To put it simply, in literate programming, we put the code and the prose that explains the code in the same file.
The code and the prose are formatted differently so that computers (and users) can tell them apart.
Practising literate programming in this way facilitates reproducibility, and enables other steps in the complete workflow.
Markdown and Quarto are two important components in literate programming.
The literate programming workflow is summarised below:

Workflow of literate programming — Figure 2.1 The workflow of literate programming. The steps will be covered in detail in the next two chapters.

2.6 Still confused?

One major obstacle with learning literate programming, and the rest of this training programme is that the sheer amount of technical terms aka jargons confuses a researcher who codes but is not primarily in the field of computing and statistics. Here is a glossary that contains the terms that you might have come across with. If this looks Greek to you, don’t worry, come back to this after you have covered the next two chapters.

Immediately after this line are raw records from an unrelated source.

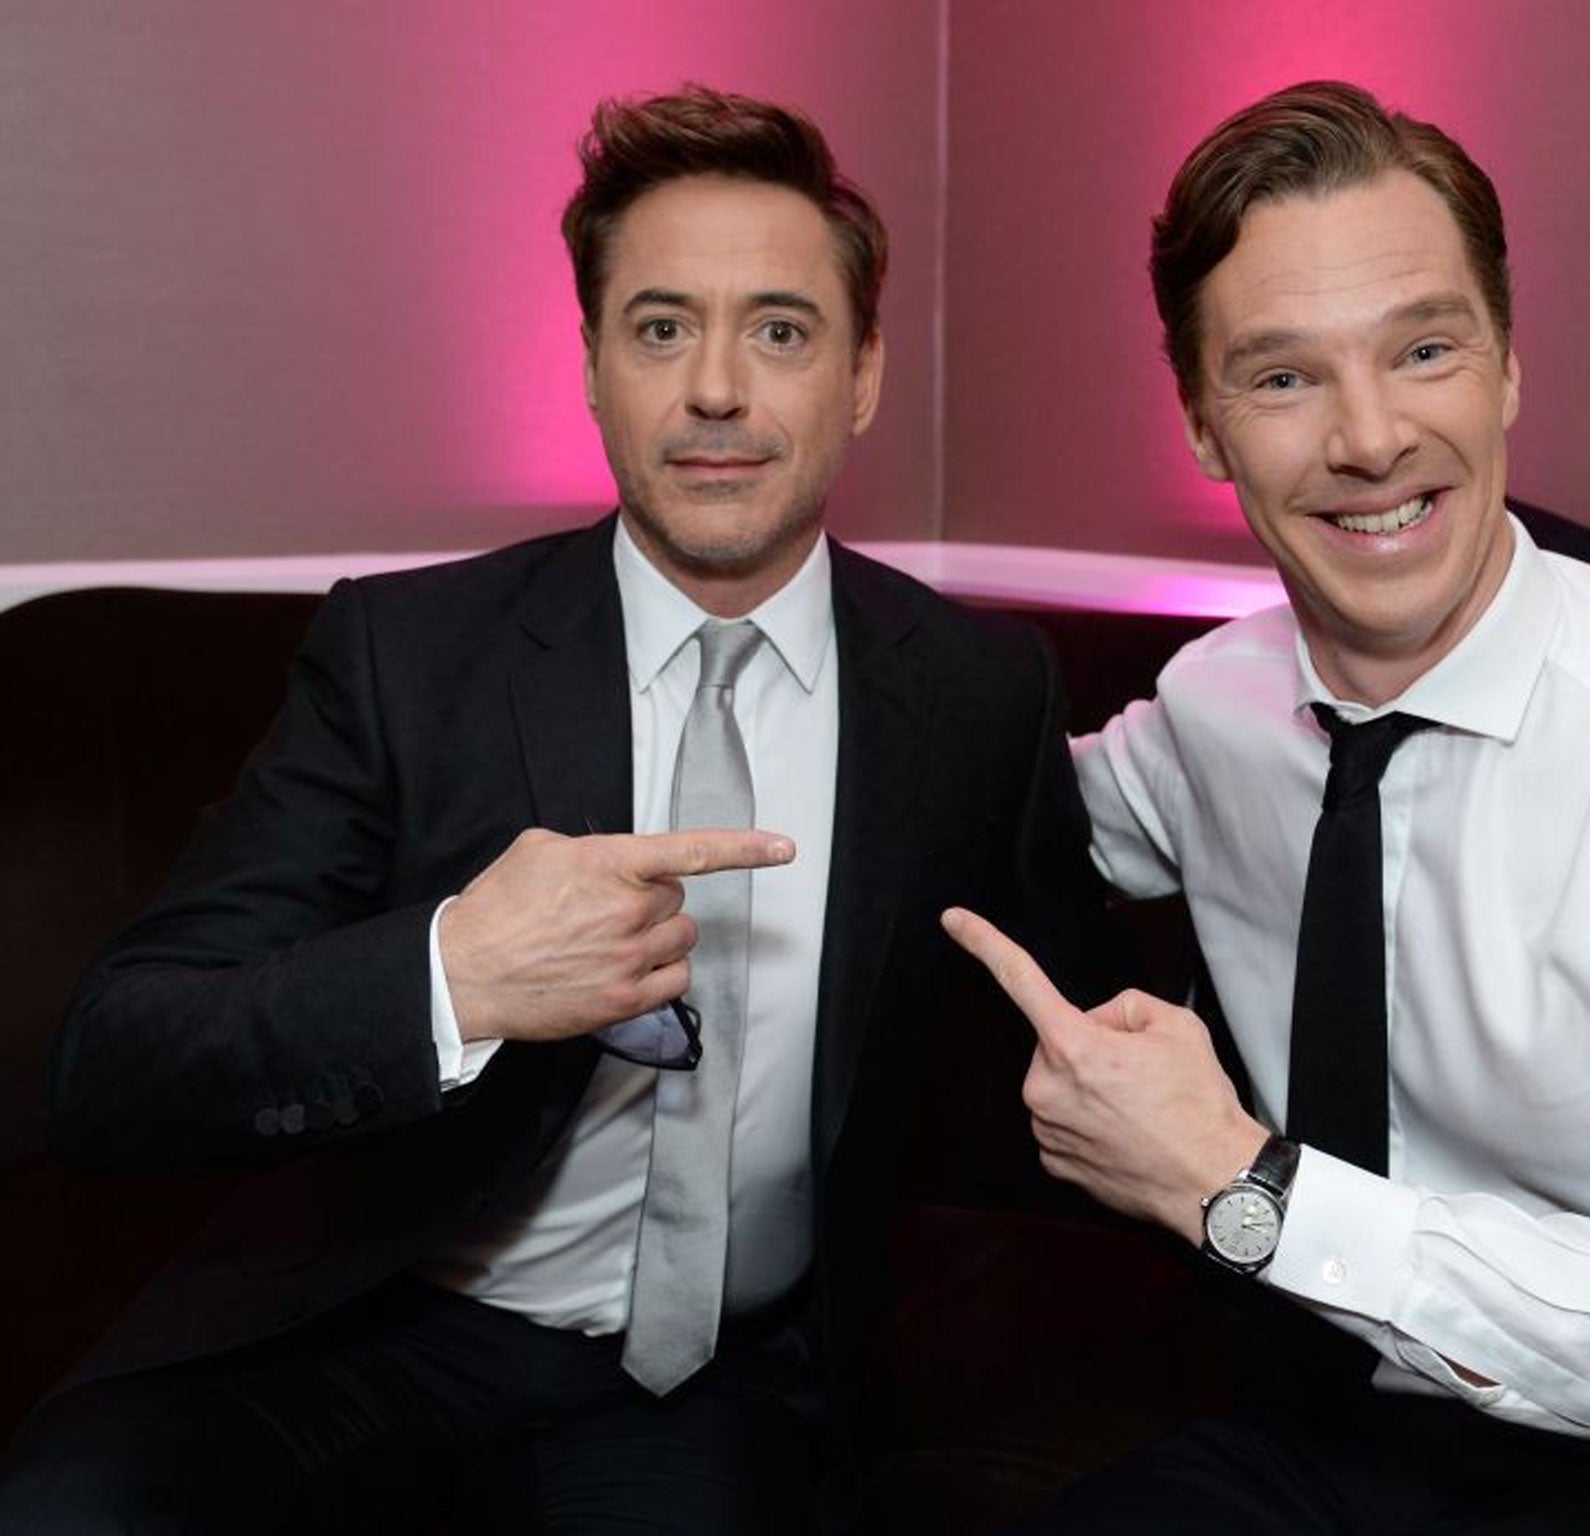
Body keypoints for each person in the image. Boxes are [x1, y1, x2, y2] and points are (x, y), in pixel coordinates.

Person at [0, 84, 1102, 1534]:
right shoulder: (410, 656)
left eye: (780, 328)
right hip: (383, 1316)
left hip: (705, 1378)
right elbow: (117, 1061)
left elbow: (1073, 1029)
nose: (718, 388)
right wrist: (454, 974)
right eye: (660, 328)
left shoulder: (975, 690)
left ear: (865, 374)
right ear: (591, 363)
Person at [943, 80, 1590, 1533]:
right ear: (1203, 424)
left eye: (1423, 349)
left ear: (1506, 367)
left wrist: (1243, 1188)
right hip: (1292, 1439)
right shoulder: (1213, 709)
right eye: (1284, 377)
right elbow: (1010, 807)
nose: (1370, 438)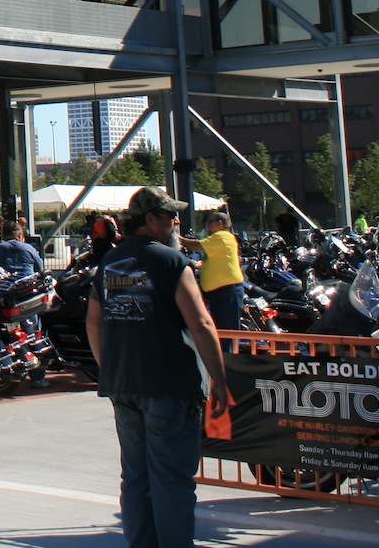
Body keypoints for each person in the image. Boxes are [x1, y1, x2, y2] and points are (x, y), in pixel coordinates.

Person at [86, 186, 230, 548]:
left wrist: (111, 368)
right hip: (169, 384)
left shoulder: (108, 263)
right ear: (150, 220)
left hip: (123, 385)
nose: (177, 221)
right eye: (170, 215)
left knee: (135, 479)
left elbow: (93, 322)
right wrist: (220, 381)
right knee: (171, 481)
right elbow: (200, 323)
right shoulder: (170, 261)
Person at [0, 218, 50, 388]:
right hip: (26, 300)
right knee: (34, 336)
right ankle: (38, 377)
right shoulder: (28, 248)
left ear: (3, 235)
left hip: (1, 300)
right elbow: (40, 270)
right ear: (20, 235)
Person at [183, 211, 245, 331]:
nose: (207, 225)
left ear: (220, 223)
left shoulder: (222, 236)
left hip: (226, 292)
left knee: (226, 333)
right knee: (222, 331)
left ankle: (227, 351)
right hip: (222, 292)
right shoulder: (221, 239)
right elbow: (214, 260)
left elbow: (197, 246)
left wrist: (179, 239)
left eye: (210, 222)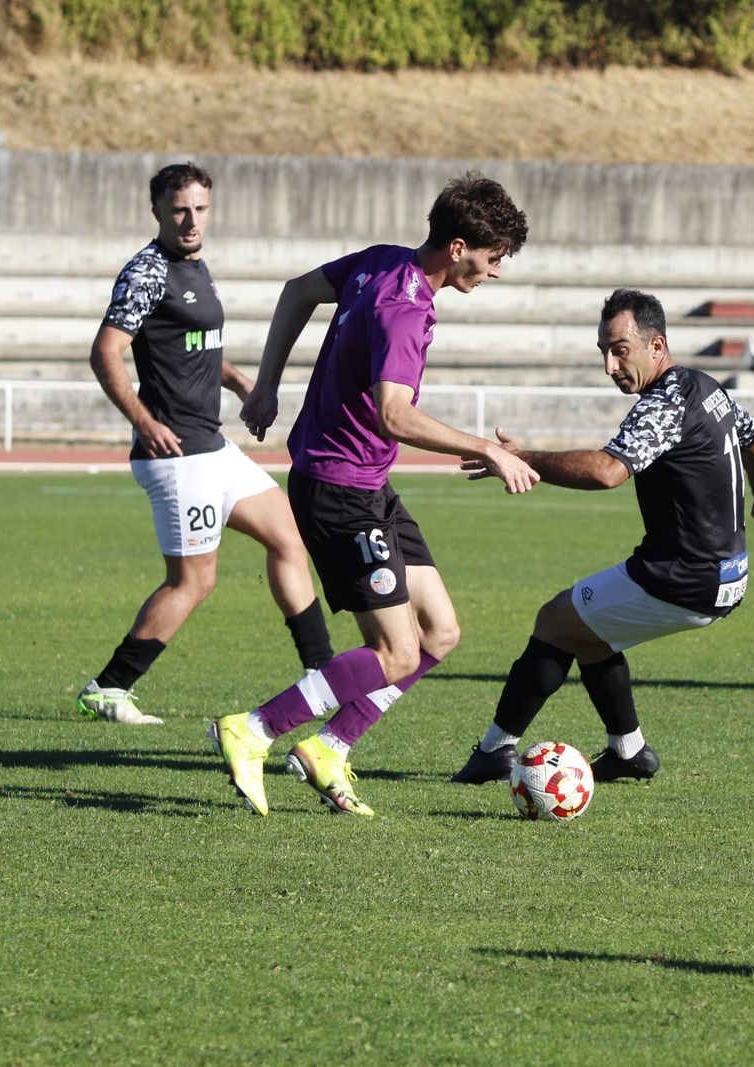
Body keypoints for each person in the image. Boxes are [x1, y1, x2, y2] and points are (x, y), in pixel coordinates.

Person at [209, 172, 536, 817]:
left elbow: (297, 291)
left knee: (440, 632)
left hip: (367, 483)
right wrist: (486, 448)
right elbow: (395, 414)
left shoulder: (385, 261)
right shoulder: (407, 311)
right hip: (340, 490)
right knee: (397, 651)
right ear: (459, 246)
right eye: (493, 258)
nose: (496, 272)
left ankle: (330, 747)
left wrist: (267, 385)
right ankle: (255, 729)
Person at [449, 288, 754, 784]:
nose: (611, 365)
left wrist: (521, 458)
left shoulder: (664, 403)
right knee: (590, 630)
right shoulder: (704, 386)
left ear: (656, 346)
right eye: (604, 352)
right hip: (727, 575)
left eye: (620, 350)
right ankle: (628, 752)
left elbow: (608, 471)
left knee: (555, 620)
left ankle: (494, 750)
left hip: (683, 576)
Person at [75, 162, 335, 726]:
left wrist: (246, 386)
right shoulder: (146, 272)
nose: (191, 220)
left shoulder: (197, 267)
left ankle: (322, 671)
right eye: (179, 210)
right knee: (195, 580)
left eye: (200, 209)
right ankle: (109, 687)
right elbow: (105, 351)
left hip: (212, 447)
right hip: (176, 458)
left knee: (289, 537)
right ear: (158, 212)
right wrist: (144, 422)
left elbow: (198, 347)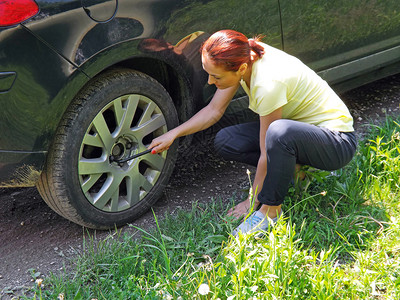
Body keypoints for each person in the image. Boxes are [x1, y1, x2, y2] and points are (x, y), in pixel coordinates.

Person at [149, 29, 357, 236]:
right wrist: (173, 134)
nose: (211, 82)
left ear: (241, 69)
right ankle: (294, 169)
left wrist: (252, 200)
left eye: (216, 77)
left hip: (336, 143)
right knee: (227, 140)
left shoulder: (268, 84)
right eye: (209, 74)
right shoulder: (243, 55)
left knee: (277, 133)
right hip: (299, 133)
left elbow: (267, 150)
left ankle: (270, 212)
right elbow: (214, 110)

RStudio: Some poeple equate RStudio (the IDE) with R (the programming language), because they have been using RStudio the whole time to code in R, even though such equivalence is technically inaccurate. They cannot be blamed, however, because RStudio is arguably the best IDE for R, and there is growing support for other languages such as Julia, Python, C++, etc. And yes, you can write Quarto and Markdown documents in RStudio. The company that created RStudio has recently been renamed Posit, as the IDE becomes more agnostic on the programming language.
Rmarkdown: The predecessor of Quarto, and essentially R + Markdown. There is another slightly inaccurate equivalence between Markdown and Rmarkdown. In short, an Markdown document is also an Rmarkdown document, but the converse is not true.
pandoc: The description on its official page cannot be more precise: it is a universal document converter. This is the magic that creates the deliverable in multiple formats. You do not need to know how to work with pandoc directly, because RStudio takes care of it in the background.